Task item
Each entry below must appear in the output exactly as written.

[Saved data entries]
● ● ● ● ●

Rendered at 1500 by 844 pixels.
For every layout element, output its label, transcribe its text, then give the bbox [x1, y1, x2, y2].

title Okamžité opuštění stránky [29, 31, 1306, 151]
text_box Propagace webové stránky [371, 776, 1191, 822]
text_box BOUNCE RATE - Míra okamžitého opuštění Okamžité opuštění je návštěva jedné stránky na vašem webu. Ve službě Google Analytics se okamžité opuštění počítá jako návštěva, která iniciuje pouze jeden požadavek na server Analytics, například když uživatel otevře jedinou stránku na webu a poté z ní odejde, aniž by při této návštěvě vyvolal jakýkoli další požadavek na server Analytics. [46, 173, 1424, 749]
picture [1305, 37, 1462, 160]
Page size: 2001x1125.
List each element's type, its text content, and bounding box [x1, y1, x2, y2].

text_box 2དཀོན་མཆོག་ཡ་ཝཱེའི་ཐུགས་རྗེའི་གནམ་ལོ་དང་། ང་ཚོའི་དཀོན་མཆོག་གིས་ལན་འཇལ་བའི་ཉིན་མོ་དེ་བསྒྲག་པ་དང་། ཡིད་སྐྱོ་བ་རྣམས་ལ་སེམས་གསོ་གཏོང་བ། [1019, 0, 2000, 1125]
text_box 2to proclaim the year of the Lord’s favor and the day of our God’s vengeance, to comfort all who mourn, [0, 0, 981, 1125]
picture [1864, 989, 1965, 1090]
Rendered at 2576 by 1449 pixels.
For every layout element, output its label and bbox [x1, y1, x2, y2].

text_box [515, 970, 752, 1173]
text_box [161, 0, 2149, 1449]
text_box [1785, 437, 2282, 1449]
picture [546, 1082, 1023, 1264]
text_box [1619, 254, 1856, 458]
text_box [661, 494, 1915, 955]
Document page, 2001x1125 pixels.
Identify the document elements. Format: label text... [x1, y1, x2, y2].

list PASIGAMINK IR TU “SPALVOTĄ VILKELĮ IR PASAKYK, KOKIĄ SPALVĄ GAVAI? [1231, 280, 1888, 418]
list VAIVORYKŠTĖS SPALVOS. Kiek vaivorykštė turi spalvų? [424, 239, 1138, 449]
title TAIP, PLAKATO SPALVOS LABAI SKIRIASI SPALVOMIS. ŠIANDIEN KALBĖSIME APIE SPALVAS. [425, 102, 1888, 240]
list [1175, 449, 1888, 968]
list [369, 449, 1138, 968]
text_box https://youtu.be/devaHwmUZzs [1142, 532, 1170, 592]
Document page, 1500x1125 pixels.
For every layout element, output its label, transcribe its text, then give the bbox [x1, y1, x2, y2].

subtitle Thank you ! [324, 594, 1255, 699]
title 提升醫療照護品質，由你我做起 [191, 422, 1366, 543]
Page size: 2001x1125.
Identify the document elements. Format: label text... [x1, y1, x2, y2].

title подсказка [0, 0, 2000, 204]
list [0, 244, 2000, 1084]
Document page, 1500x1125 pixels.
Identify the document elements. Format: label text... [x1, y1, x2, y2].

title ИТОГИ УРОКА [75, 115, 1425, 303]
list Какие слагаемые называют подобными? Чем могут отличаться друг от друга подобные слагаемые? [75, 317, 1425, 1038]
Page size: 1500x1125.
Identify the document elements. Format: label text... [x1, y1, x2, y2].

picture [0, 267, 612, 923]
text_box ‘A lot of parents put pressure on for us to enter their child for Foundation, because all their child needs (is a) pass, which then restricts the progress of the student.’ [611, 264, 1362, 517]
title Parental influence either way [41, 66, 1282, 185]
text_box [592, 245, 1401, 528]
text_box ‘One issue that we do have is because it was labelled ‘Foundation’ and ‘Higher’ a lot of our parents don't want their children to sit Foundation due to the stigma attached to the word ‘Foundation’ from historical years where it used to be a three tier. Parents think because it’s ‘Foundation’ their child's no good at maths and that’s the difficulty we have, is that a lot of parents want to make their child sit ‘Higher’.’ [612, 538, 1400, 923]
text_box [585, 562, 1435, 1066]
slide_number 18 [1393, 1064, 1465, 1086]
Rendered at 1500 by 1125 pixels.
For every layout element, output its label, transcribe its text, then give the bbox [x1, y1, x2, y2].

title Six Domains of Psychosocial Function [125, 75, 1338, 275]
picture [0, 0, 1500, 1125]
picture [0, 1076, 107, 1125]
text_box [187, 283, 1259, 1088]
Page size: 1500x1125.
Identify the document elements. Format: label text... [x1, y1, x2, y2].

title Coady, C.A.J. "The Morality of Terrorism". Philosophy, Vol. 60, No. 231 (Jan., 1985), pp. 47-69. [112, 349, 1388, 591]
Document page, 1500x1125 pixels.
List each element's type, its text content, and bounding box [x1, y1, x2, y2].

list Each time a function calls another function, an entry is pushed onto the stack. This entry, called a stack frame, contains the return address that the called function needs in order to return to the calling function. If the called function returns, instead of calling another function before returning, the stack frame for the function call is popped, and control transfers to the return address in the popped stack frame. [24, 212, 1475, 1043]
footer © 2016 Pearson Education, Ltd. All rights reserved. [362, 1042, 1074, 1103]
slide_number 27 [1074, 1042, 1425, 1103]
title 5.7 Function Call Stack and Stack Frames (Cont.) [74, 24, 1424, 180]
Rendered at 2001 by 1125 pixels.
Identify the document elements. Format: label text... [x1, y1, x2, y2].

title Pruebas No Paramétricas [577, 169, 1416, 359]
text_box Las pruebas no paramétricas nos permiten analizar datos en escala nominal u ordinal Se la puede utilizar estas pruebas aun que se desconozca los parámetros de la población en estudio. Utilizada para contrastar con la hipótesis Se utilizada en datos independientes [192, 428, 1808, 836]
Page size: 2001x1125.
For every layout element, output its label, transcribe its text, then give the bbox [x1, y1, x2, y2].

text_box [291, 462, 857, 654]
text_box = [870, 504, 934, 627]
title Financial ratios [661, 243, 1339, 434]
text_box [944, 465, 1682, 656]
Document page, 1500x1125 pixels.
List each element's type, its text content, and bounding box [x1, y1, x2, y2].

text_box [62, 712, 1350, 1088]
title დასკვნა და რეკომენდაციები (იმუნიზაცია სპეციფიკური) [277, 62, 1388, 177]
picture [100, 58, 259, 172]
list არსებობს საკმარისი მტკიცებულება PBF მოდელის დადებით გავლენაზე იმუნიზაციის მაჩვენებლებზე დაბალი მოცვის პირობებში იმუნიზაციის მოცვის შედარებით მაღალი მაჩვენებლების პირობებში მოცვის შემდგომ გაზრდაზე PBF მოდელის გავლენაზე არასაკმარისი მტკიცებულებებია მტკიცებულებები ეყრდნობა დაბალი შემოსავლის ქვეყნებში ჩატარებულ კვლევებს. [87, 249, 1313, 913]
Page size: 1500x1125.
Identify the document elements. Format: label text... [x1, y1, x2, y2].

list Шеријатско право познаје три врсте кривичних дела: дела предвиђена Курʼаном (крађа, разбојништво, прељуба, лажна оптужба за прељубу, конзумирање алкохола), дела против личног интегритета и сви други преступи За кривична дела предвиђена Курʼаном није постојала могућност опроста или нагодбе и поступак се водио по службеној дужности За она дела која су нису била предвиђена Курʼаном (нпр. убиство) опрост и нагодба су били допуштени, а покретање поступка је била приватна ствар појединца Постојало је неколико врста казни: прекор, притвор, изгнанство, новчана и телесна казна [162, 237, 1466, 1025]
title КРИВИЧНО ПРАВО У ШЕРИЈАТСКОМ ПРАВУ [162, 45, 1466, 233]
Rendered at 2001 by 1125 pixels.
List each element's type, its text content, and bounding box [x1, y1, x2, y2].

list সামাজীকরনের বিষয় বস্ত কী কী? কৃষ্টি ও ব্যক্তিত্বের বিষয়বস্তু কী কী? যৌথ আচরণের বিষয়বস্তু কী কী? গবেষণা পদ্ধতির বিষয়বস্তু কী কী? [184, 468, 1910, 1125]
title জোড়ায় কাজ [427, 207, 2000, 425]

● ● ● ● ●

Answer to the exercise
Rendered at 1500 by 844 pixels.
For every layout element, output its label, transcribe its text, then give the bbox [x1, y1, x2, y2].

title Okamžité opuštění stránky [29, 31, 1306, 151]
text_box Propagace webové stránky [371, 776, 1191, 822]
text_box BOUNCE RATE - Míra okamžitého opuštění Okamžité opuštění je návštěva jedné stránky na vašem webu. Ve službě Google Analytics se okamžité opuštění počítá jako návštěva, která iniciuje pouze jeden požadavek na server Analytics, například když uživatel otevře jedinou stránku na webu a poté z ní odejde, aniž by při této návštěvě vyvolal jakýkoli další požadavek na server Analytics. [46, 173, 1424, 749]
picture [1305, 37, 1462, 160]
Page size: 2001x1125.
List each element's type, its text content, and bounding box [x1, y1, x2, y2].

text_box 2དཀོན་མཆོག་ཡ་ཝཱེའི་ཐུགས་རྗེའི་གནམ་ལོ་དང་། ང་ཚོའི་དཀོན་མཆོག་གིས་ལན་འཇལ་བའི་ཉིན་མོ་དེ་བསྒྲག་པ་དང་། ཡིད་སྐྱོ་བ་རྣམས་ལ་སེམས་གསོ་གཏོང་བ། [1019, 0, 2000, 1125]
text_box 2to proclaim the year of the Lord’s favor and the day of our God’s vengeance, to comfort all who mourn, [0, 0, 981, 1125]
picture [1864, 989, 1965, 1090]
Rendered at 2576 by 1449 pixels.
For every layout element, output its label and bbox [x1, y1, x2, y2].

text_box [515, 970, 752, 1173]
text_box [161, 0, 2149, 1449]
text_box [1785, 437, 2282, 1449]
picture [546, 1082, 1023, 1264]
text_box [1619, 254, 1856, 458]
text_box [661, 494, 1915, 955]
Document page, 2001x1125 pixels.
Identify the document elements. Format: label text... [x1, y1, x2, y2].

list PASIGAMINK IR TU “SPALVOTĄ VILKELĮ IR PASAKYK, KOKIĄ SPALVĄ GAVAI? [1231, 280, 1888, 418]
list VAIVORYKŠTĖS SPALVOS. Kiek vaivorykštė turi spalvų? [424, 239, 1138, 449]
title TAIP, PLAKATO SPALVOS LABAI SKIRIASI SPALVOMIS. ŠIANDIEN KALBĖSIME APIE SPALVAS. [425, 102, 1888, 240]
list [1175, 449, 1888, 968]
list [369, 449, 1138, 968]
text_box https://youtu.be/devaHwmUZzs [1142, 532, 1170, 592]
Document page, 1500x1125 pixels.
For every layout element, output its label, transcribe its text, then give the bbox [x1, y1, x2, y2].

subtitle Thank you ! [324, 594, 1255, 699]
title 提升醫療照護品質，由你我做起 [191, 422, 1366, 543]
Page size: 2001x1125.
Identify the document elements. Format: label text... [x1, y1, x2, y2].

title подсказка [0, 0, 2000, 204]
list [0, 244, 2000, 1084]
Document page, 1500x1125 pixels.
Identify the document elements. Format: label text... [x1, y1, x2, y2].

title ИТОГИ УРОКА [75, 115, 1425, 303]
list Какие слагаемые называют подобными? Чем могут отличаться друг от друга подобные слагаемые? [75, 317, 1425, 1038]
Page size: 1500x1125.
Identify the document elements. Format: label text... [x1, y1, x2, y2].

picture [0, 267, 612, 923]
text_box ‘A lot of parents put pressure on for us to enter their child for Foundation, because all their child needs (is a) pass, which then restricts the progress of the student.’ [611, 264, 1362, 517]
title Parental influence either way [41, 66, 1282, 185]
text_box [592, 245, 1401, 528]
text_box ‘One issue that we do have is because it was labelled ‘Foundation’ and ‘Higher’ a lot of our parents don't want their children to sit Foundation due to the stigma attached to the word ‘Foundation’ from historical years where it used to be a three tier. Parents think because it’s ‘Foundation’ their child's no good at maths and that’s the difficulty we have, is that a lot of parents want to make their child sit ‘Higher’.’ [612, 538, 1400, 923]
text_box [585, 562, 1435, 1066]
slide_number 18 [1393, 1064, 1465, 1086]
Rendered at 1500 by 1125 pixels.
For every layout element, output its label, transcribe its text, then give the bbox [x1, y1, x2, y2].

title Six Domains of Psychosocial Function [125, 75, 1338, 275]
picture [0, 0, 1500, 1125]
picture [0, 1076, 107, 1125]
text_box [187, 283, 1259, 1088]
Page size: 1500x1125.
Identify the document elements. Format: label text... [x1, y1, x2, y2].

title Coady, C.A.J. "The Morality of Terrorism". Philosophy, Vol. 60, No. 231 (Jan., 1985), pp. 47-69. [112, 349, 1388, 591]
Document page, 1500x1125 pixels.
List each element's type, its text content, and bounding box [x1, y1, x2, y2].

list Each time a function calls another function, an entry is pushed onto the stack. This entry, called a stack frame, contains the return address that the called function needs in order to return to the calling function. If the called function returns, instead of calling another function before returning, the stack frame for the function call is popped, and control transfers to the return address in the popped stack frame. [24, 212, 1475, 1043]
footer © 2016 Pearson Education, Ltd. All rights reserved. [362, 1042, 1074, 1103]
slide_number 27 [1074, 1042, 1425, 1103]
title 5.7 Function Call Stack and Stack Frames (Cont.) [74, 24, 1424, 180]
Rendered at 2001 by 1125 pixels.
Identify the document elements. Format: label text... [x1, y1, x2, y2].

title Pruebas No Paramétricas [577, 169, 1416, 359]
text_box Las pruebas no paramétricas nos permiten analizar datos en escala nominal u ordinal Se la puede utilizar estas pruebas aun que se desconozca los parámetros de la población en estudio. Utilizada para contrastar con la hipótesis Se utilizada en datos independientes [192, 428, 1808, 836]
Page size: 2001x1125.
For every layout element, output its label, transcribe its text, then give the bbox [x1, y1, x2, y2].

text_box [291, 462, 857, 654]
text_box = [870, 504, 934, 627]
title Financial ratios [661, 243, 1339, 434]
text_box [944, 465, 1682, 656]
Document page, 1500x1125 pixels.
List each element's type, its text content, and bounding box [x1, y1, x2, y2].

text_box [62, 712, 1350, 1088]
title დასკვნა და რეკომენდაციები (იმუნიზაცია სპეციფიკური) [277, 62, 1388, 177]
picture [100, 58, 259, 172]
list არსებობს საკმარისი მტკიცებულება PBF მოდელის დადებით გავლენაზე იმუნიზაციის მაჩვენებლებზე დაბალი მოცვის პირობებში იმუნიზაციის მოცვის შედარებით მაღალი მაჩვენებლების პირობებში მოცვის შემდგომ გაზრდაზე PBF მოდელის გავლენაზე არასაკმარისი მტკიცებულებებია მტკიცებულებები ეყრდნობა დაბალი შემოსავლის ქვეყნებში ჩატარებულ კვლევებს. [87, 249, 1313, 913]
Page size: 1500x1125.
Identify the document elements. Format: label text... [x1, y1, x2, y2].

list Шеријатско право познаје три врсте кривичних дела: дела предвиђена Курʼаном (крађа, разбојништво, прељуба, лажна оптужба за прељубу, конзумирање алкохола), дела против личног интегритета и сви други преступи За кривична дела предвиђена Курʼаном није постојала могућност опроста или нагодбе и поступак се водио по службеној дужности За она дела која су нису била предвиђена Курʼаном (нпр. убиство) опрост и нагодба су били допуштени, а покретање поступка је била приватна ствар појединца Постојало је неколико врста казни: прекор, притвор, изгнанство, новчана и телесна казна [162, 237, 1466, 1025]
title КРИВИЧНО ПРАВО У ШЕРИЈАТСКОМ ПРАВУ [162, 45, 1466, 233]
Rendered at 2001 by 1125 pixels.
List each element's type, its text content, and bounding box [x1, y1, x2, y2].

list সামাজীকরনের বিষয় বস্ত কী কী? কৃষ্টি ও ব্যক্তিত্বের বিষয়বস্তু কী কী? যৌথ আচরণের বিষয়বস্তু কী কী? গবেষণা পদ্ধতির বিষয়বস্তু কী কী? [184, 468, 1910, 1125]
title জোড়ায় কাজ [427, 207, 2000, 425]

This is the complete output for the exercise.